**MATERIAL PROVIDED**:
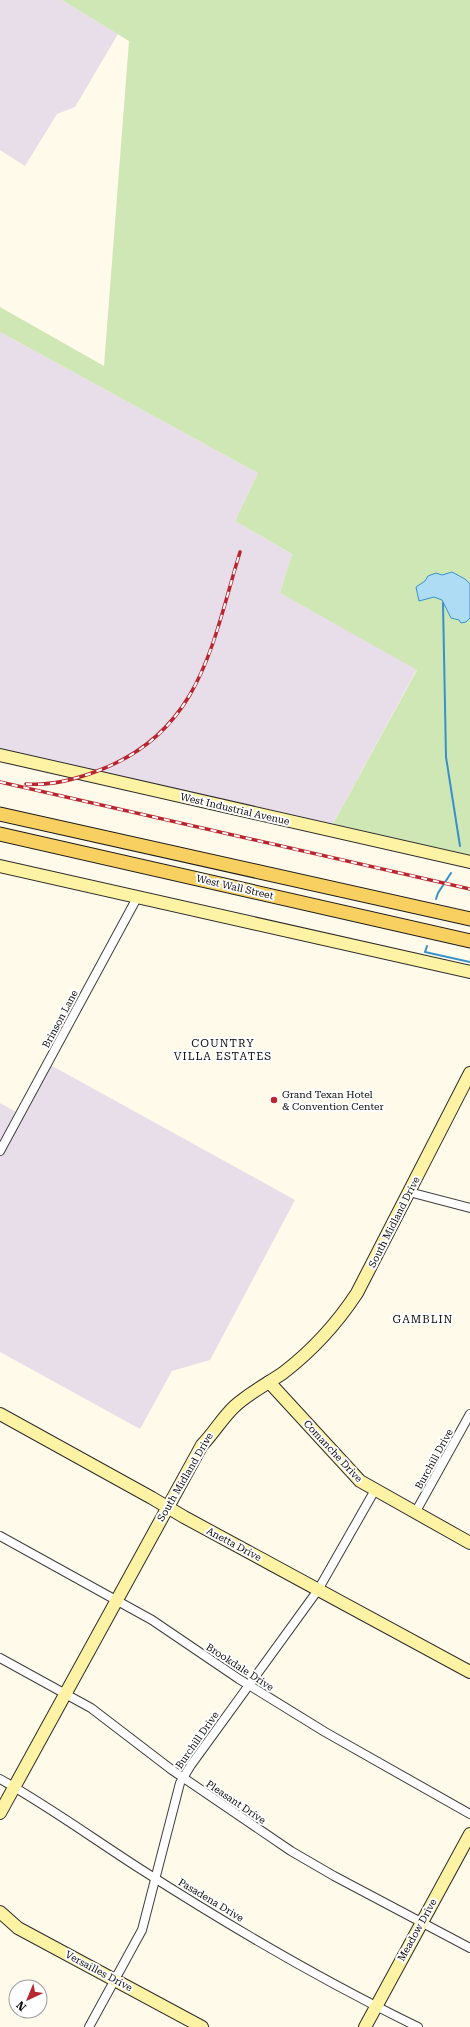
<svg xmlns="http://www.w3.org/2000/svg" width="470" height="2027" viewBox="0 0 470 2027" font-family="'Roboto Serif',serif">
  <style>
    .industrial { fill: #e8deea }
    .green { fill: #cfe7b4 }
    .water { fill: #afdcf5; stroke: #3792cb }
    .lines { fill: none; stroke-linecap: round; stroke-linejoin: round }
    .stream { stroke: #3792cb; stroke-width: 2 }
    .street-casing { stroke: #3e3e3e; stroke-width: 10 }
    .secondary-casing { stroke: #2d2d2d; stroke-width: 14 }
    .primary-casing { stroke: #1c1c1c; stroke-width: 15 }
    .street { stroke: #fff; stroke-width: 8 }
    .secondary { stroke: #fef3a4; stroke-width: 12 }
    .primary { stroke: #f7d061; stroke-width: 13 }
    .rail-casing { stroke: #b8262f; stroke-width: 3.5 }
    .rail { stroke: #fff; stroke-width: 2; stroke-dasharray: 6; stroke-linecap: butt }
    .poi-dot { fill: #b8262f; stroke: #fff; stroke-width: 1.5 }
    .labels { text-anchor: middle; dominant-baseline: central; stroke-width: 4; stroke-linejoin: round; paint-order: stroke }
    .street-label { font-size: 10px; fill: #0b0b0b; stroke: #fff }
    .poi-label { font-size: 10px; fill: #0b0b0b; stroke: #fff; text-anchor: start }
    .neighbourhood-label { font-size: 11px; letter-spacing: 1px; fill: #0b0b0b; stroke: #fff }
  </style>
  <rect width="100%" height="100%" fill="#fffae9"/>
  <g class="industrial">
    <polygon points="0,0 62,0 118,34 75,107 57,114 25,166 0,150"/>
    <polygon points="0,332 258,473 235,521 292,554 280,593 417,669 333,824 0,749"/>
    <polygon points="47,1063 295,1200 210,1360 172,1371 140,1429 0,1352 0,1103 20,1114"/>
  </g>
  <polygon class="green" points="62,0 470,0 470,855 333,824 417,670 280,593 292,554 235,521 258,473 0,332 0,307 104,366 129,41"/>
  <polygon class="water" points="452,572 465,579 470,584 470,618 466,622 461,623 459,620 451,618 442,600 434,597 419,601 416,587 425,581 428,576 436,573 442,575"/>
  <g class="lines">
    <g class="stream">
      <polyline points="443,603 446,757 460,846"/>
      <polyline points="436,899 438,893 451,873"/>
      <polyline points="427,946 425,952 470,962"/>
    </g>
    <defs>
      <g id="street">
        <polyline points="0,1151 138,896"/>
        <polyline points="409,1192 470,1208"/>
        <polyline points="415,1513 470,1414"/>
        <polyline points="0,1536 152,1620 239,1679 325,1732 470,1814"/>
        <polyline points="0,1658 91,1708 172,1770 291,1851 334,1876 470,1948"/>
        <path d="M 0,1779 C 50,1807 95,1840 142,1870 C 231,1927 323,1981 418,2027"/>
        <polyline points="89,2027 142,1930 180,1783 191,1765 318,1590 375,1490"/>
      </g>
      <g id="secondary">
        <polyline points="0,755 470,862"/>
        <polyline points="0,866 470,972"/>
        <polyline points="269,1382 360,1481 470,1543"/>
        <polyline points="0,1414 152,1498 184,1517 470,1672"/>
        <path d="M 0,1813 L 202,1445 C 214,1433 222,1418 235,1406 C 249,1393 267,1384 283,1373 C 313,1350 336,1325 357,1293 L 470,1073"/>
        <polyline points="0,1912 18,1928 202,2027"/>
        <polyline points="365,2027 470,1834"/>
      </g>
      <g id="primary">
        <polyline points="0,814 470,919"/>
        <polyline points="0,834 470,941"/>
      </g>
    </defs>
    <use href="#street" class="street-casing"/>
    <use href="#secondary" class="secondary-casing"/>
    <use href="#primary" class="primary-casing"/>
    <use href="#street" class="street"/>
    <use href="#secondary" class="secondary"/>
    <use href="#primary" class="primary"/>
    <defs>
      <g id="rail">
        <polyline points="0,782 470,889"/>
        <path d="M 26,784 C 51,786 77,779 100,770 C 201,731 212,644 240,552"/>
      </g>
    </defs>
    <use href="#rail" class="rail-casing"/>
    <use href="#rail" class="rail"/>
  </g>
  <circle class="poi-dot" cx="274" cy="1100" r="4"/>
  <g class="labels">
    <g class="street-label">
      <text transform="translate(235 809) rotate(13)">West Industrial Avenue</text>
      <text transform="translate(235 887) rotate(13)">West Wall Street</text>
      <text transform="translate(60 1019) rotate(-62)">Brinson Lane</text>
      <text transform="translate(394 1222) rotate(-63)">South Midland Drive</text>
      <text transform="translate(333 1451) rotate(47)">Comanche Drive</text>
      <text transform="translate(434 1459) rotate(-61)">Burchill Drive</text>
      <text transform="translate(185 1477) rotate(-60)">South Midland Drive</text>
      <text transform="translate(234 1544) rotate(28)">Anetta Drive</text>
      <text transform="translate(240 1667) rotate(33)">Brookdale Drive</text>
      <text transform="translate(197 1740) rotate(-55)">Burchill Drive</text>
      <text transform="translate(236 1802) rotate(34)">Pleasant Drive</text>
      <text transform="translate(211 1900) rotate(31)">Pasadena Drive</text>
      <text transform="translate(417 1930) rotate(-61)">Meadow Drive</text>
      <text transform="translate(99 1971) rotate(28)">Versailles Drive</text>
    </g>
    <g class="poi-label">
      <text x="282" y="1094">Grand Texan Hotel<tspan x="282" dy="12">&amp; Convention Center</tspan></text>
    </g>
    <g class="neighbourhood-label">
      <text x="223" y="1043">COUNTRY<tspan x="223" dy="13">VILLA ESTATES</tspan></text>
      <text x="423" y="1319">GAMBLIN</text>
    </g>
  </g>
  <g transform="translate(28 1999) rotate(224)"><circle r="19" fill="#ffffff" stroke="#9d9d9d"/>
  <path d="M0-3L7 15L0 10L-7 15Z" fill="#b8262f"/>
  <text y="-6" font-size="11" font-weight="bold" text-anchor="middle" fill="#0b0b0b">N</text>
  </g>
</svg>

* * *

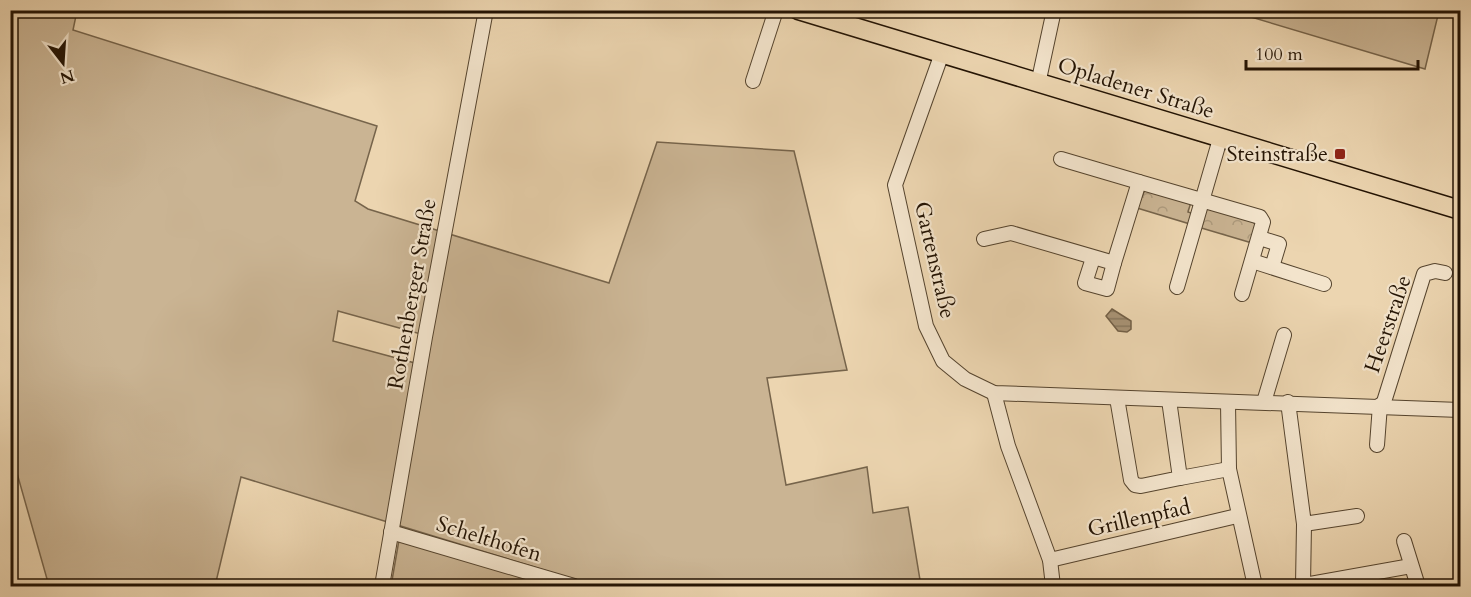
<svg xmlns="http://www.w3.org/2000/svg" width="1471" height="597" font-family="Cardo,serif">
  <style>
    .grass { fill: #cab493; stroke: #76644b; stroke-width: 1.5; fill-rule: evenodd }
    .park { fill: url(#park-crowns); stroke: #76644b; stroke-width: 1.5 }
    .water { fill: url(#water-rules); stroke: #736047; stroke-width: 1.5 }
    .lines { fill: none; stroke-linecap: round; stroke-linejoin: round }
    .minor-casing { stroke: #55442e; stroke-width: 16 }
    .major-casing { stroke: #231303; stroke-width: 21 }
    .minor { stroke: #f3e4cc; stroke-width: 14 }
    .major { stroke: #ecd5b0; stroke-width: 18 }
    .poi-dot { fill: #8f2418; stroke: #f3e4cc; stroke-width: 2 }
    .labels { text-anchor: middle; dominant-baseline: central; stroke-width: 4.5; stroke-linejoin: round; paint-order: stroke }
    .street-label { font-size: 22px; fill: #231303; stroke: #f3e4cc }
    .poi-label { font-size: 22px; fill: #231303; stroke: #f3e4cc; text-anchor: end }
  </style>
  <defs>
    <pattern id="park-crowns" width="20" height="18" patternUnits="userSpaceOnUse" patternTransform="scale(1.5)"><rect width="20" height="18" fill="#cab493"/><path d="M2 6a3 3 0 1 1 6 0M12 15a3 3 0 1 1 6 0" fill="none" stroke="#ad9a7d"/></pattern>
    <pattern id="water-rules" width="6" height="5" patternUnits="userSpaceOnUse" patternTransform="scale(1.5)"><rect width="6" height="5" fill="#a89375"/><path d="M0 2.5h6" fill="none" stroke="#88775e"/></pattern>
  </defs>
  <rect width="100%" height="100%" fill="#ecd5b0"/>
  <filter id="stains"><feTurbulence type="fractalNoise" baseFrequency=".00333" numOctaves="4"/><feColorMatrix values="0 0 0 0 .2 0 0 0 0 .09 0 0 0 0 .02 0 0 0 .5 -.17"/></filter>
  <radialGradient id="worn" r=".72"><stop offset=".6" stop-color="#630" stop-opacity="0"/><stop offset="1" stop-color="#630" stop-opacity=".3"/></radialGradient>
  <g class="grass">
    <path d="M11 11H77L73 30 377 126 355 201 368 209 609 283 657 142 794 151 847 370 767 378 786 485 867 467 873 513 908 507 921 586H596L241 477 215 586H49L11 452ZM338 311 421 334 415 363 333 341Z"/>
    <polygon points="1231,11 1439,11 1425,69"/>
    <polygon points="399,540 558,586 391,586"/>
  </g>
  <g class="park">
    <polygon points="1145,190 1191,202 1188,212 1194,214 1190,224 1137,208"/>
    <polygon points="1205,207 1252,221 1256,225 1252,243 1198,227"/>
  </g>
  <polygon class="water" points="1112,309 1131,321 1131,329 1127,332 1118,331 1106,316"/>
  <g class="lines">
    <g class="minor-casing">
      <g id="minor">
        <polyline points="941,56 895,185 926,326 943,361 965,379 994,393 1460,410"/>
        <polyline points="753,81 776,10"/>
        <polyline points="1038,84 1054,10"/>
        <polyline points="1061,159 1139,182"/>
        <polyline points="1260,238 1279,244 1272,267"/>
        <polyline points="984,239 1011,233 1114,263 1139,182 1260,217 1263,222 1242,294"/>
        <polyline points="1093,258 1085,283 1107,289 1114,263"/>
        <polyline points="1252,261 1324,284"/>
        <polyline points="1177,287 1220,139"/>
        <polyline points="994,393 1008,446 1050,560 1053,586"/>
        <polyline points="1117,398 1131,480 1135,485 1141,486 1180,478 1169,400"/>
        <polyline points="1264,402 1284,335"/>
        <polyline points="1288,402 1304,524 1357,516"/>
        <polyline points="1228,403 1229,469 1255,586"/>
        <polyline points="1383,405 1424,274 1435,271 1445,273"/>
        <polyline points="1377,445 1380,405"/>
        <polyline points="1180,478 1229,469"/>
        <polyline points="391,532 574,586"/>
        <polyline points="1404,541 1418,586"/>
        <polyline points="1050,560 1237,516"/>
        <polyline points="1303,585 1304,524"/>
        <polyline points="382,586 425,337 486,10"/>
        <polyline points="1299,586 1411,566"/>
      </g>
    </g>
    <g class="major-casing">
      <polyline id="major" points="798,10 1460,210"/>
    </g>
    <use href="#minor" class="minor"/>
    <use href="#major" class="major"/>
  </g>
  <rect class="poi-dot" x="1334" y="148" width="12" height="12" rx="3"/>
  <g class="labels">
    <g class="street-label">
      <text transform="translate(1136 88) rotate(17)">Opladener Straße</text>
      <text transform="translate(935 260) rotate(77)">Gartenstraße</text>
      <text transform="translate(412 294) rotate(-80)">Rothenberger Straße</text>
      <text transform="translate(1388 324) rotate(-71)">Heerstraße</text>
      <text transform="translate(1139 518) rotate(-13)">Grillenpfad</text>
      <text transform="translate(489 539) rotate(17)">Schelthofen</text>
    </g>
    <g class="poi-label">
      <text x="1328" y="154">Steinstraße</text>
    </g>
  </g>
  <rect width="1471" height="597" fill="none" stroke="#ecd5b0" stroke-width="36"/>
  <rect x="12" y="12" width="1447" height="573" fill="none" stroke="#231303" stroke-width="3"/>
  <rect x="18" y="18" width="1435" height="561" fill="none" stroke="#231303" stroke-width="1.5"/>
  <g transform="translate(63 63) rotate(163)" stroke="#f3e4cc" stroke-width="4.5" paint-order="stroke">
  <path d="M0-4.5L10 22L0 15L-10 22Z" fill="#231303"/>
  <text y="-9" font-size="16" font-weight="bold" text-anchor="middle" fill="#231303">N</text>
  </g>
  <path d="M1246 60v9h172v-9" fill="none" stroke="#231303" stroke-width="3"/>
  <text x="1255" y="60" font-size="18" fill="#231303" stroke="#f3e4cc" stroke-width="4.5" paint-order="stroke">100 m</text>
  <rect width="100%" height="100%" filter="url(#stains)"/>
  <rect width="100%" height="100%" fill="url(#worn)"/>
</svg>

**YOUR GOAL**:
The string "patternUnits" appears in some lines of the material. Report how many, and nothing more.

**COMPLETED EXERCISE**:
2